Art and Philosophy – Nigel Warburton’s 7 Ways of Thinking about Art

Richter PhotoEspanaRESIZED

© Gerhard Richter, courtesy of the artist, and PhotoEspana 2009. From his Overpainted Photographs - family album photos that have been overpainted, which were on show at the Fundacion Telefonica, Barcelona as part of this year's Everyday themed festival. © photo Miranda Gavin, taken at PhotoEspana 2009

‘Aesthetics is for the artist as ornithology is for the birds’ Barnett Newman (quoted on Warburton’s website art and allusion)

If you like your art appreciation served after hours, with a smile, then look no further than the Tate Modern and 7 Ways of Thinking About Art which “explores the philosophical basis of our attempts to understand works of art”. This popular course (deservedly so) is led by philosopher and Open University senior lecturer Nigel Warburton (virtual philosopher) as part of Tate Modern’s (London) Public Programme schedule. What I like about Nigel Warburton’s approach to philosophy, which may be partly due to his role in the OU, is the way he has helped open up the subject making it more accessible through, for example, using clear language. Warburton takes complex ideas, untangles and then contextualises them  – all the while instilling students (even ones new to philosophy) with the confidence to approach work and articulate responses for themselves.

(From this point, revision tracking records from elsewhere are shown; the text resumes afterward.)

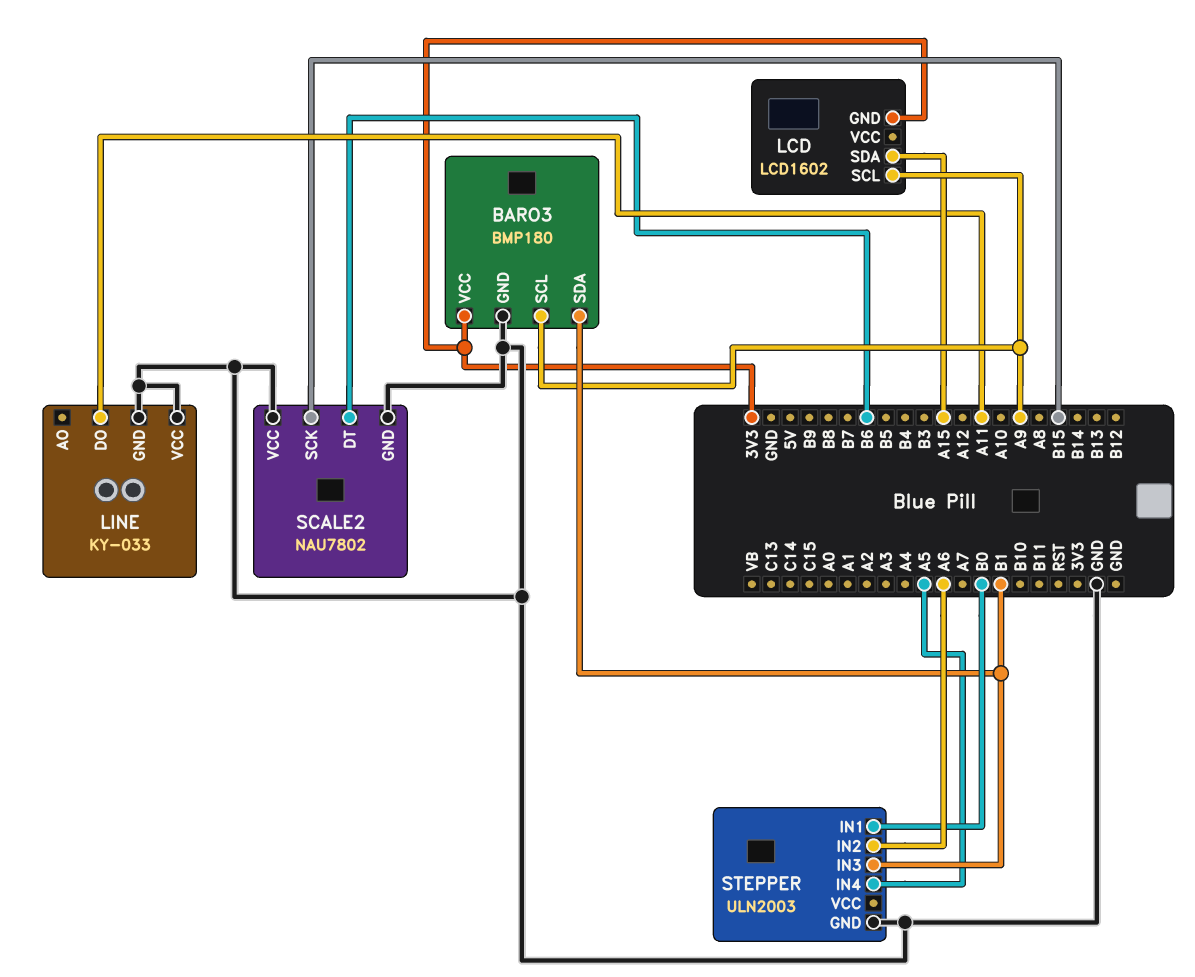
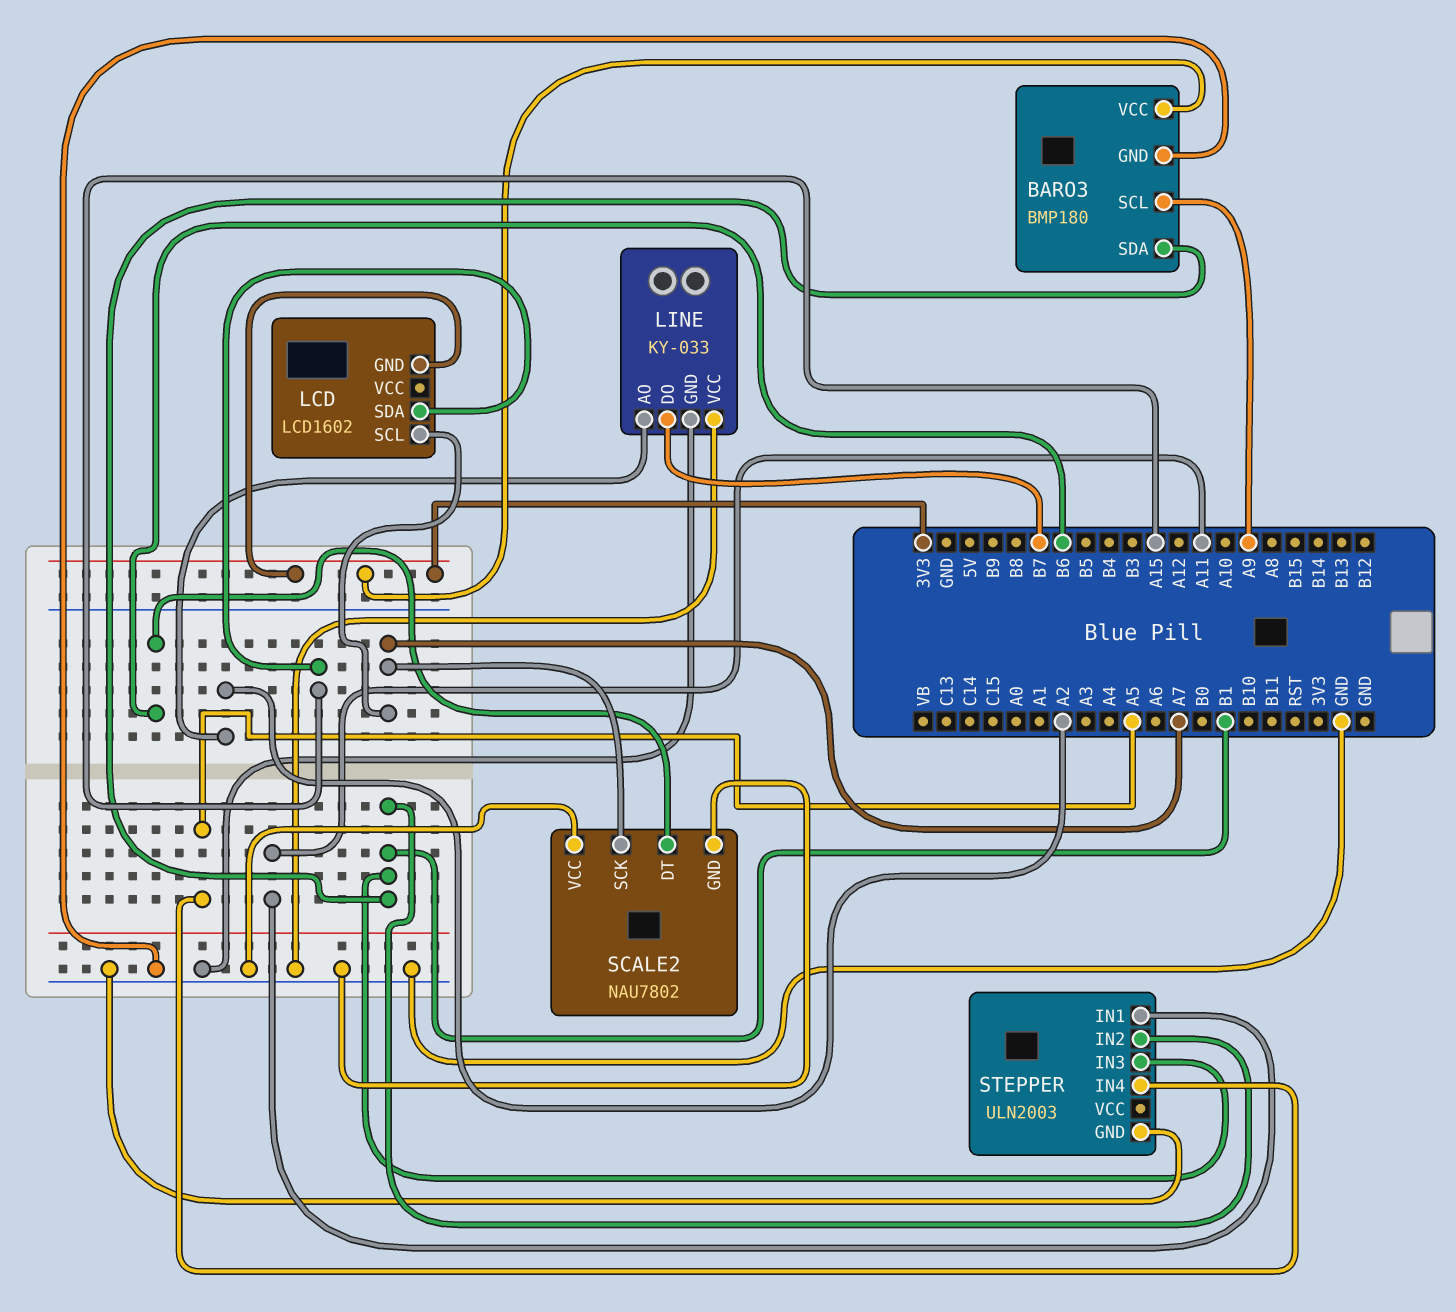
LCD pin SCL: A9 -> A7
LINE pin AO: none -> A2
LINE pin DO: A11 -> B7
SCALE2 pin SCK: B15 -> A7
STEPPER pin IN1: B0 -> A11
STEPPER pin IN2: A6 -> B1

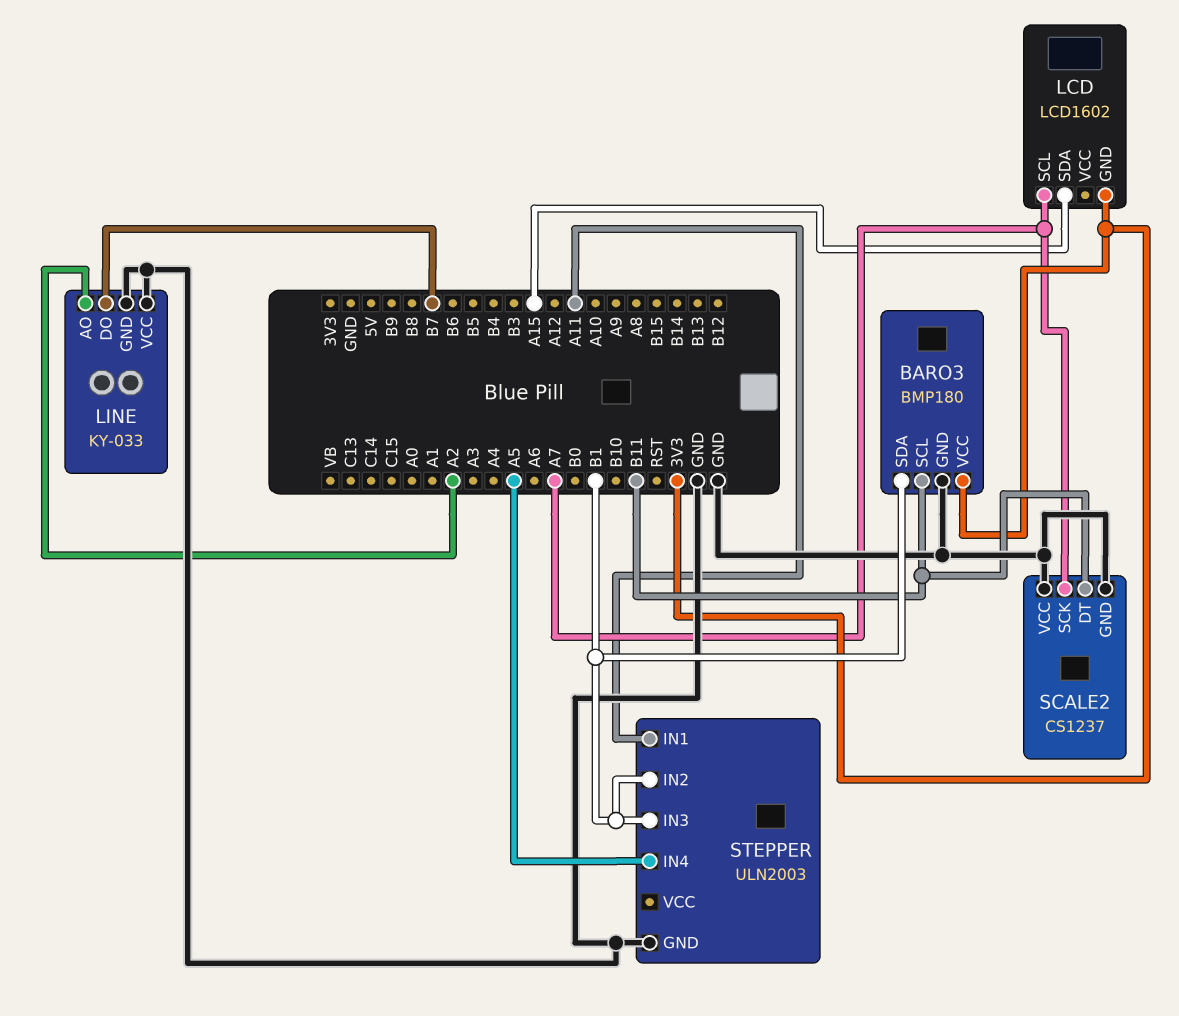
BARO3 pin SCL: A9 -> B11
SCALE2: NAU7802 -> CS1237
SCALE2 pin DT: B6 -> B11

I say this because I started the OU A211 Philosophy and the Human Situation course and also attended one of the 7 Ways of Thinking about Art evening classes when I wrote a post After Hours, for a now-defunct Tate Modern Public Programmes blog. The following excerpt about the class is from February 2008:

“The class is lively and the discussions are stimulating. If I wasn’t writing about the class, I’d be enrolling for it or suggesting that some of my friends enrol. With ages ranging from late 20s to early 60s and a good mix of men and women, with perhaps a slight skew towards women…

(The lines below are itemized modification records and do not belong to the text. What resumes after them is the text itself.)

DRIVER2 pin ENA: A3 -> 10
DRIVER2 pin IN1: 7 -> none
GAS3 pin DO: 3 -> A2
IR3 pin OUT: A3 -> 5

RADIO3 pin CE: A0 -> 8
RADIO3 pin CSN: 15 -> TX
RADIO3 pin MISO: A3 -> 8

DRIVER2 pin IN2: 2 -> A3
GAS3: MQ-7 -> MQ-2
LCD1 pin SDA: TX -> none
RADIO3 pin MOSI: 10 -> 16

“Tonight we take on art appreciation positions which meet each other head on. The Anti-Intentionalist approach championed by art critic Clive Bell in his book Art (1914) – he was married to painter Vanessa Bell, who was a member of the Bloomsbury Group and the sister of writer Virginia Woolf – versus the Intentionalists, for example, Richard Wollheim with a nod to Jerry Fodor’s Virtual Intentionalism. There’s no need to go into detail here as Nigel’s website has links which take you to comprehensive class notes, further explication and feedback. Through careful class management Nigel gets students into anti-intentionalist and intentionalist groups and we take our ideas into the After Impressionism room on Level 5, where we discuss the paintings, including Pierre Bonnard’s, The Bowl of Milk, circa 1919

“Having access to the collection out of hours is fun, as is the complimentary drink which is included in the price of the course and served after class in the Members’ Room on the fifth floor. This is a chance to get to know the students and I find that they represent a broad sweep of people from those who have previously taken courses, such as art history degrees, to people working in the arts and those who want to extend their knowledge.”

The course costs £120 (£90 concessions) and will take place every Monday evening over seven weeks from  19 October – 30 November, (inclusive). All courses are from 18:45 – 20:15. You can book online or call 0207 887 8888.

For a taste of the main topics covered and the approach, take a look at these notes by Warburton from a previous class, Art as Iconic, posted on the art and allusion blog:

“The topic of this session was art as iconic, not in C.S.Peirce’s sense of an iconic sign (in semiotics this is a sign that represents by virtue of resemblance); but rather in the more colloquial sense used by curators, collectors, auction houses etc., meaning, roughly, an outstanding example of an artist’s work or of a phase of an artist’s work.

“An iconic work provides a key that can unlock our understanding of an artist’s style (where style is a series of implied choices the artist has made, including choices about content and materials). To call a work iconic is to make an evaluative judgment about its quality.”